*Reading passage*.
*****

Arnd and Michael, what do you think about these new syscalls?


On 02/08/2020 23:58, Mickaël Salaün wrote:
> These 4 system calls are designed to be used by unprivileged processes
> to sandbox themselves:
> * landlock_get_features(2): Gets the supported features (required for
>   backward and forward compatibility, and best-effort security).
> * landlock_create_ruleset(2): Creates a ruleset and returns its file
>   descriptor.
> * landlock_add_rule(2): Adds a rule (e.g. file hierarchy access) to a
>   ruleset, identified by the dedicated file descriptor.
> * landlock_enforce_ruleset(2): Enforces a ruleset on the current thread
>   and its future children (similar to seccomp).  This syscall has the
>   same usage restrictions as seccomp(2): the caller must have the
>   no_new_privs attribute set or have CAP_SYS_ADMIN in the current user
>   namespace.
> 
> All these syscalls have an options argument (not currently used) to
> enable extensibility.
> 
> Here are the motivations for these new syscalls:
> * A sandboxed process may not have access to file systems, including
>   /dev, /sys or /proc, but it should still be able to add more
>   restrictions to itself.
> * Neither prctl(2) nor seccomp(2) (which was used in a previous version)
>   fit well with the current definition of a Landlock security policy.
> * It is quite easy to whitelist this syscall with seccomp-bpf to enable
>   all processes to use it.  It is also easy to filter specific commands
>   or options to restrict a process to a subset of Landlock features.
> 
> All variable attributes are checked at build time to ensure that they
> don't contain holes and that they are aligned the same way for each
> architecture.  The struct landlock_attr_features contains __u32
> options_* fields which is enough to store 32-bits syscall arguments, and
> __u16 size_attr_* fields which is enough for the maximal struct size
> (i.e. page size) passed through the landlock syscall.  The other fields
> can have __u64 type for flags and bitfields, and __s32 type for file
> descriptors.

*****

*Supplied material*.

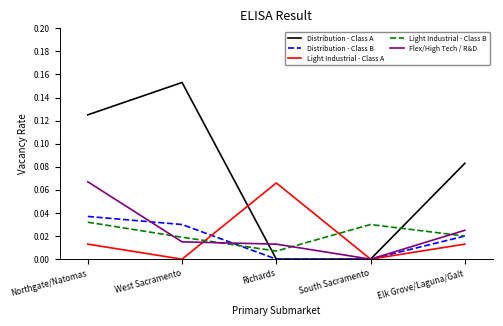

At how many categories does at least one series exceed 0?

5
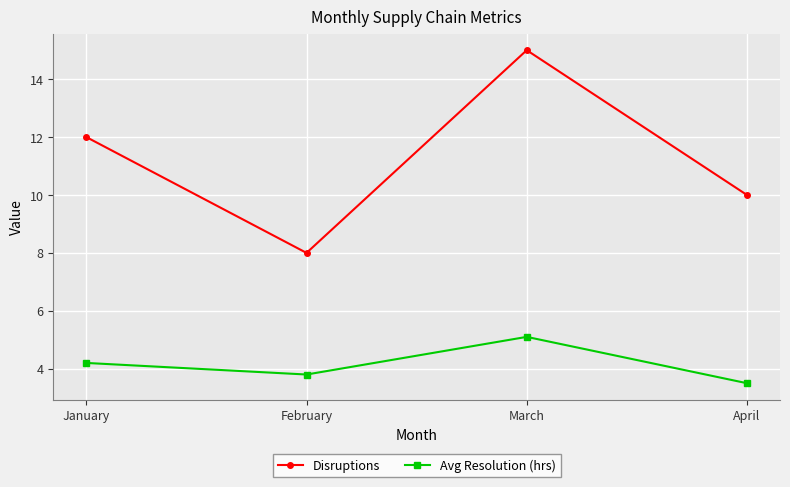

True or false: Avg Resolution (hrs) and Disruptions cross at least once.

False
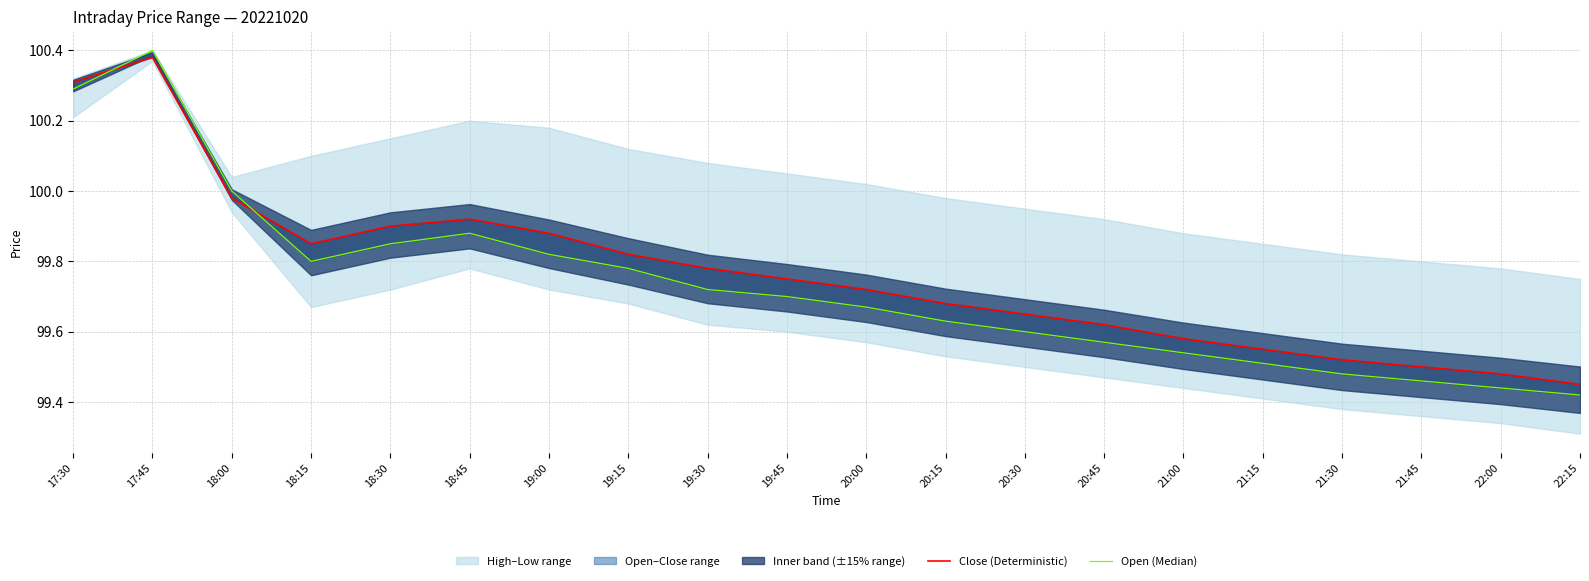

Reading left to right, list all the values displayed in this chart.

Close (Deterministic): 17:30=100.3	17:45=100.4	18:00=100.0	18:15=99.8	18:30=99.9	18:45=99.9	19:00=99.9	19:15=99.8	19:30=99.8	19:45=99.8	20:00=99.7	20:15=99.7	20:30=99.7	20:45=99.6	21:00=99.6	21:15=99.5	21:30=99.5	21:45=99.5	22:00=99.5	22:15=99.5
Open (Median): 17:30=100.3	17:45=100.4	18:00=100.0	18:15=99.8	18:30=99.8	18:45=99.9	19:00=99.8	19:15=99.8	19:30=99.7	19:45=99.7	20:00=99.7	20:15=99.6	20:30=99.6	20:45=99.6	21:00=99.5	21:15=99.5	21:30=99.5	21:45=99.5	22:00=99.4	22:15=99.4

*****

*Problem description*.
Answer these questions from the Landlock message:
1. Which system call creates a ruleset and returns its file descriptor?
2. What must the caller of landlock_enforce_ruleset(2) have?
3. What type are the options_* fields in struct landlock_attr_features?
The data here were taken from a different source.

*Written solution*.
1. landlock_create_ruleset(2)
2. The no_new_privs attribute set, or CAP_SYS_ADMIN in the current user namespace.
3. __u32